Los calificados informantes colorados consultados por este matutino señalaron que «a nivel policial fue muy bien visto que Batlle dijera que pondría a policías de carrera y no particulares al frente de las jefaturas del interior». Sin embargo, destacaron que «por costumbre, se elige a policías retirados, aunque ello nunca estuvo marcado por la Constitución».
«¿Por qué poner a un retirado y no a uno en actividad?, se preguntaron las fuentes políticas, puntualizando que en la segunda hipótesis «nos ahorramos el sueldo que habrá que pagarle al retirado». De acuerdo con las informaciones que obran en poder de LA REPUBLICA, el cálculo que se realiza es el siguiente: «El sueldo nominal de un jefe de Policía es de $13.326,56. Si a ello se le suma la permanencia ($5.996,95), el costo mutual ($590) y la cuota parte del aguinaldo ($1.610), alcanza un total mensual de $21.510.
En 12 meses, esta cifra asciende a $258.120, mientras que el costo del período (cinco años) entero es de $1.290.600. Al cabo de esos cinco años, los 18 jefes insumen $23.230.800, lo que traducido en dólares (estimando el valor del dólar a $11.60), significa un total de 2.002.655 dólares». «Esto es lo que se valora en el entorno del nuevo Poder Ejecutivo», remarcaron.
Basándose en estas estimaciones numéricas, las fuentes vinculadas al próximo gobierno indicaron que «en su afán de recortar gastos, el doctor Batlle analiza seriamente la posibilidad de dar una vuelta de tuerca en los nombramientos de las jefaturas de Policía del interior y designar para las mismas a funcionarios policiales que se encuentren en actividad».
Destacaron que «con esos dos millones que el Estado se ahorra, el Ministerio del Interior podría realizar otras inversiones importantes en obras». En cuanto a las «diferencias» en el rendimiento y la capacidad profesional entre un retirado y un policía en actividad, apuntaron que estos últimos contarían con alguna ventaja «por su continuidad laboral».

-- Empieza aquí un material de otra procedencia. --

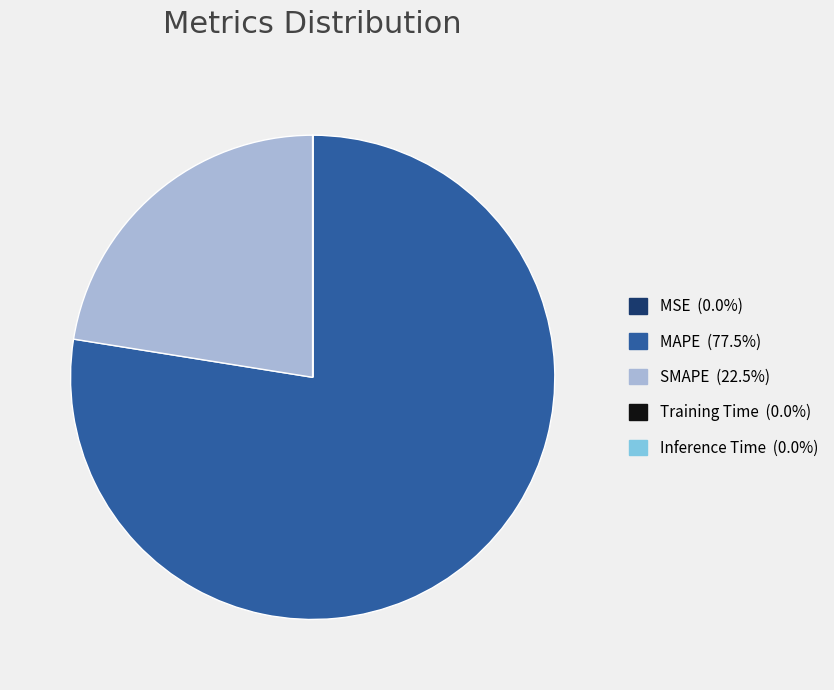

Which slice represents more than half of the pie?

MAPE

Cinco cargos para retirados
Enfatizaron que una resolución de este tipo sería recibida con «gran simpatía» en medios policiales, «pues se daría cumplimiento a una vieja aspiración del plantel policial uruguayo». «Además, esto implicaría continuar en el camino tendiente a lograr la profesionalización de la policía», expresaron.

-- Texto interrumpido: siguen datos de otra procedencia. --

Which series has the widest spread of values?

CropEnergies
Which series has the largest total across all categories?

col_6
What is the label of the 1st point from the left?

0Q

Si bien admitieron que la posibilidad referente a que Batlle revea los nombramientos «puede no gustarle a los retirados», resaltaron que «el Poder Ejecutivo cuenta con cinco puestos de confianza que serían reservados para ellos». Las fuentes se referían a los cargos de «director nacional de Policía, jefe de Policía de Montevideo, director nacional de Información e Inteligencia, director nacional de Cárceles, Penitenciarías y Centros de Recuperación y director nacional de Sanidad Policial».

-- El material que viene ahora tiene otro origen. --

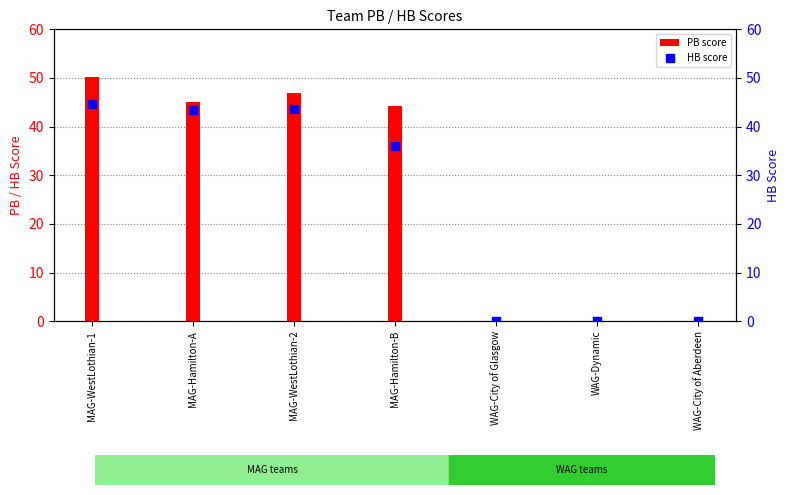

Which series reaches the maximum Y coordinate?

PB score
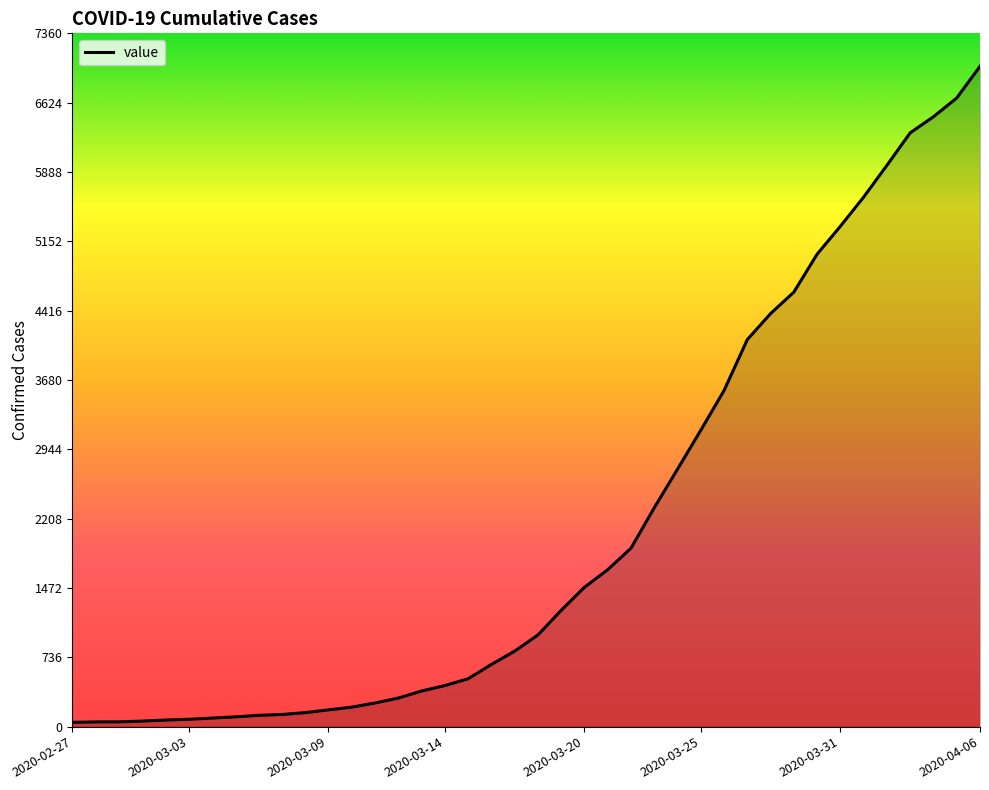

What is the difference between the maximum and minimum values?

6964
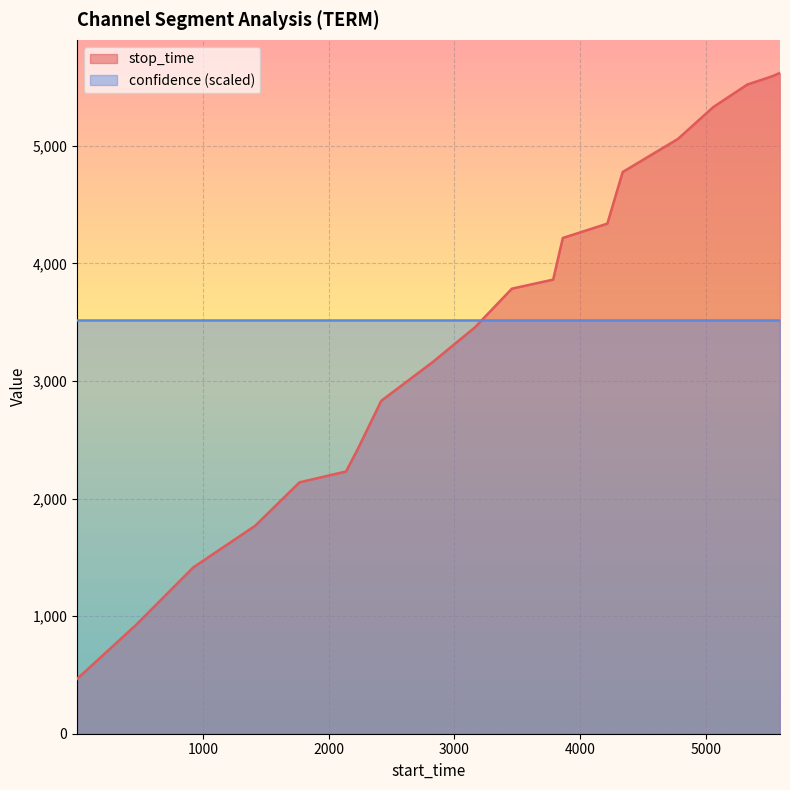

How many values are below 3785?

10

Para la Jefatura de Policía de Montevideo está prácticamente confirmado el nombre del actual director de Seguridad montevideano, Nelsi Bobadilla, como adelantó LA REPUBLICA esta semana. De todos modos, vale destacar que en el caso de que Batlle llegue a concretar la revisión de los cargos en el interior del país, podrían originarse algunos cambios en el complicado tablero que el futuro presidente intenta armar.